Surprise : en 2012, la part du charbon dans la production énergétique en France a augmenté. Et pas qu’un peu : de 35 %. Tout d’abord, il y a un un hiver très rigoureux, avec un record historique de consommation électrique le 8 février 2012 : 102100mégawatts. Dans ce cas, les centrales à charbon, dont celle de Gardanne, sont très utiles pour réagir rapidement à la demande. L’autre explication avancée par les spécialistes, c’est la baisse du cours du charbon après une période de forte hausse entre 2008 et 2011.
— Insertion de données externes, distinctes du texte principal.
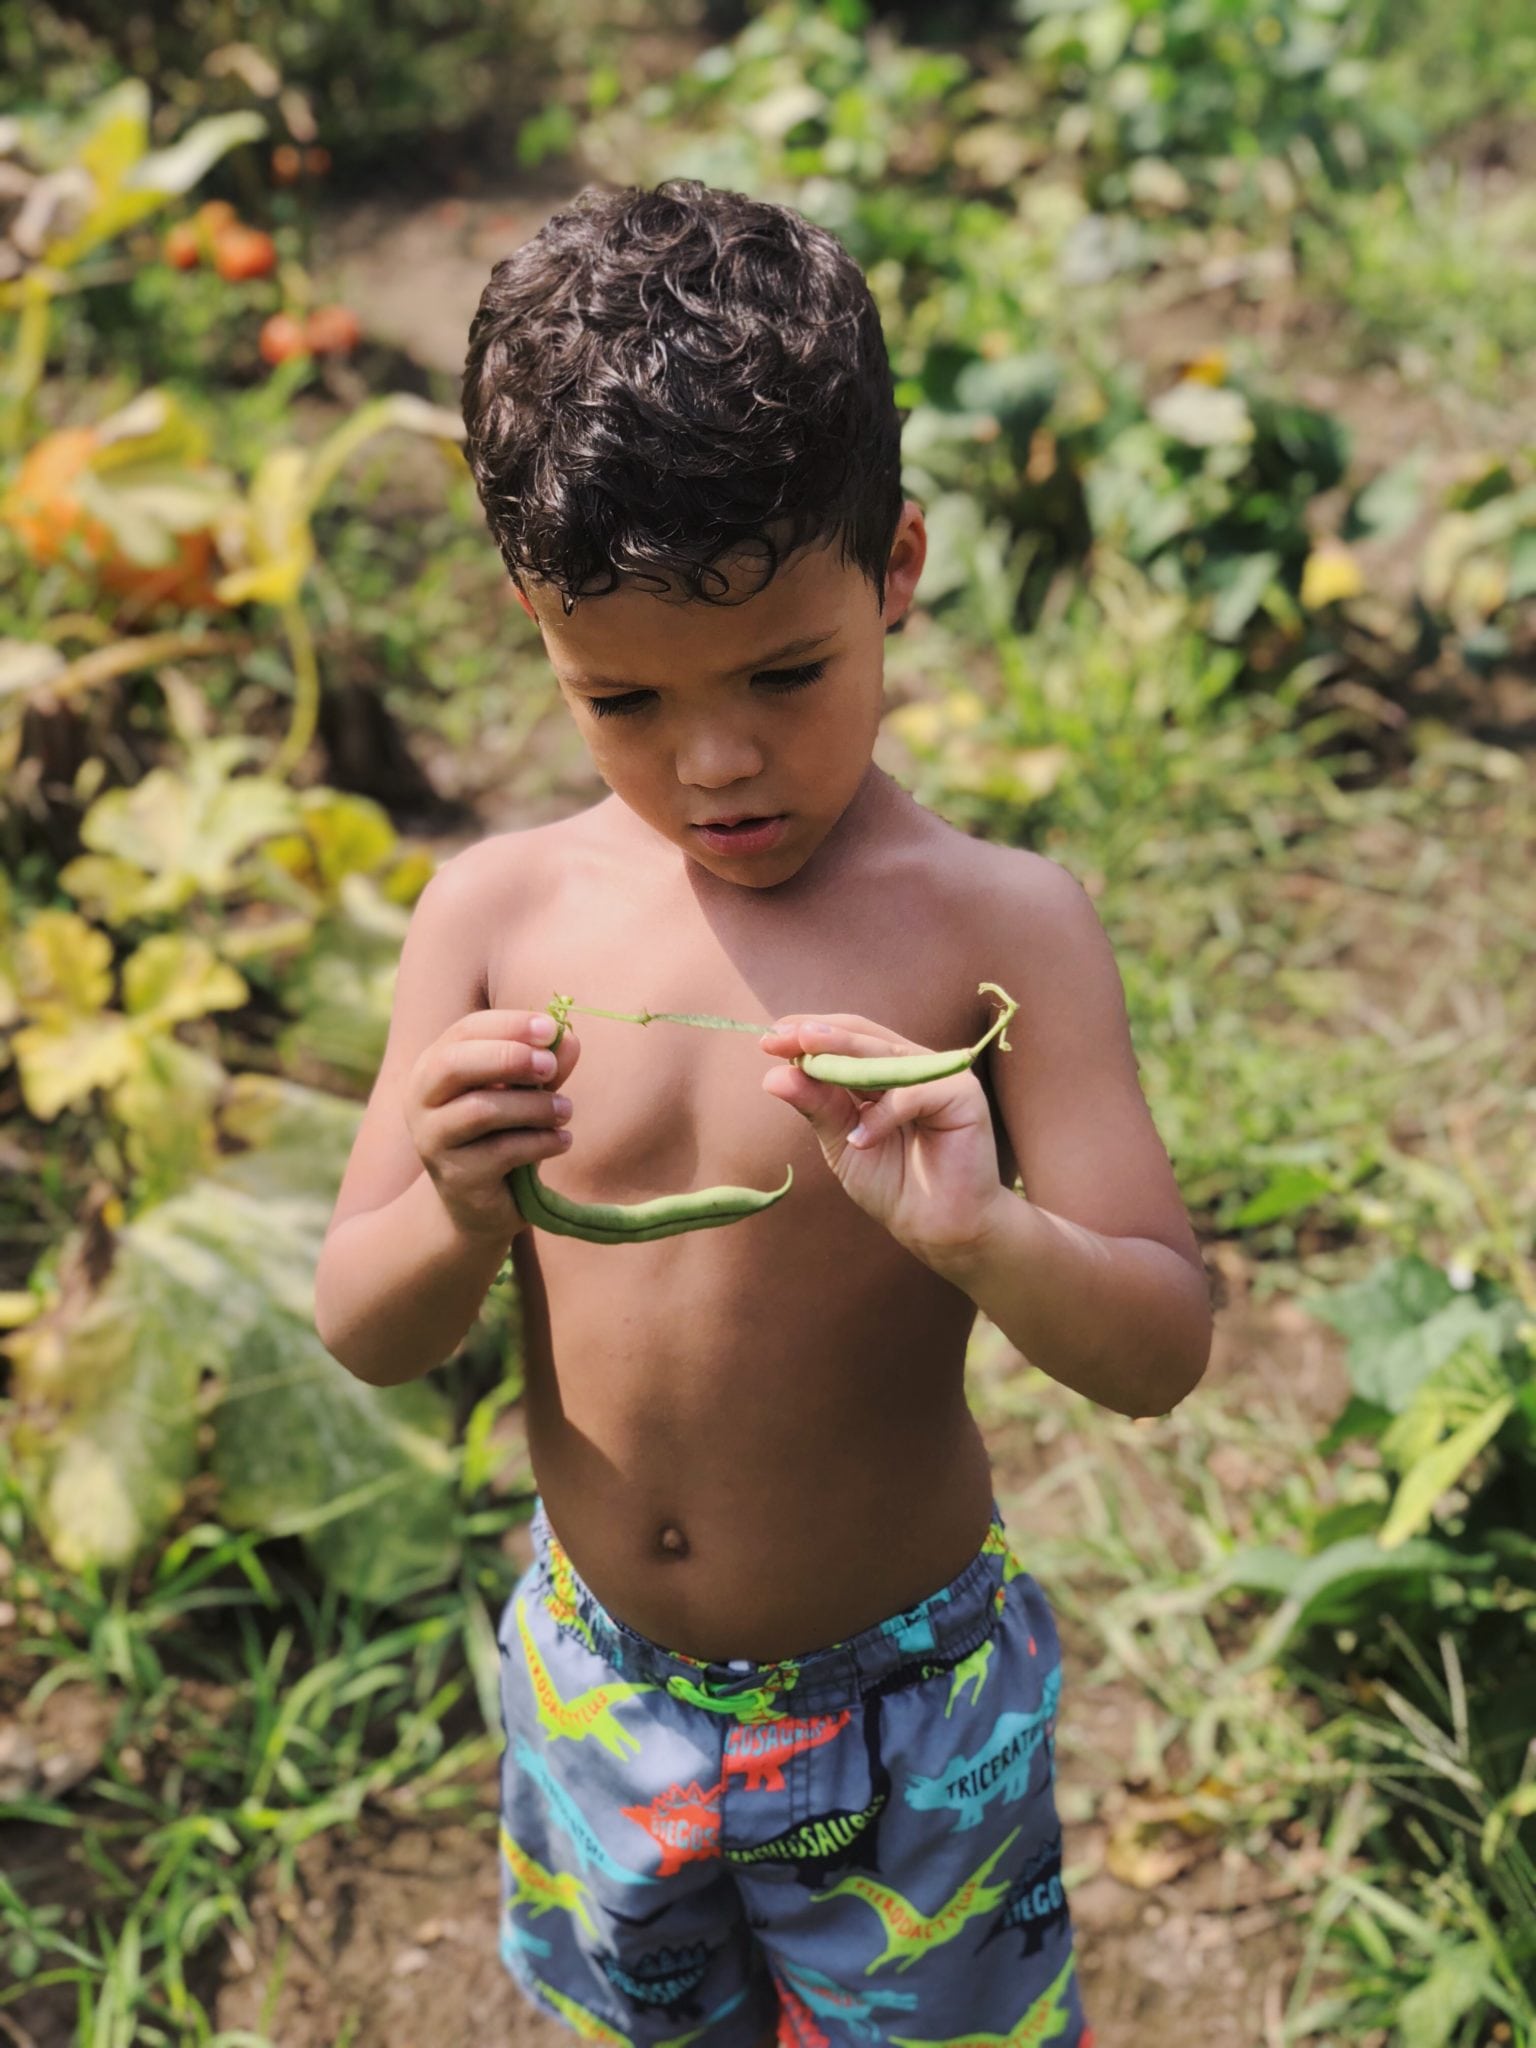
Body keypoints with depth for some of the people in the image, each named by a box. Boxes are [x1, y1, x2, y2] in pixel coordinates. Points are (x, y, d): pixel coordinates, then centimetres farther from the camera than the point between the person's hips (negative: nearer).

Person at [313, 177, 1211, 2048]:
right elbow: (365, 1336, -9)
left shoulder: (996, 929, -20)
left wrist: (980, 1235, -39)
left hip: (900, 1700, -3)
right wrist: (457, 1217, -31)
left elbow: (1163, 1350, -18)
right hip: (596, 1674, 3)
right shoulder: (497, 912, -12)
Il faut se souvenir que l’un des arguments avancés pour justifier l’arrêt de l’exploitation locale, c’était la rentabilité. Trop cher, le charbon français. Le charbon importé coûtait 50€ la tonne en 2003 au moment de la fermeture. Puis il monte à 80€ en 2007, bondit à 127€ en 2008, redescend un peu autour de 110€ puis grimpe à 140€ en 2011 et frôle les 200€ début 2012. Soit quatre fois plus cher qu’en 2003... Sa forte baisse l’an dernier (il est revenu à un peu plus de 100€) a été provoquée par la mise sur le marché de grandes quantités de charbon Nord-américain, alors que les États- Unis misent tout sur le gaz de schiste. En Europe, la production d’électricité à partir du gaz (dont le prix est élevé), est en baisse, et les centrales européennes (dont celle de Martigues, inaugurée en novembre dernier) ne fonctionnent qu’à mi-temps.

Au niveau mondial, selon l’Agence internationale de l’énergie (AIE), la consommation de charbon devrait rattraper la consommation de pétrole d’ici 2017 avec 4,32 milliards de TEP. En 2014, la Chine représentera 50% de la consommation mondiale.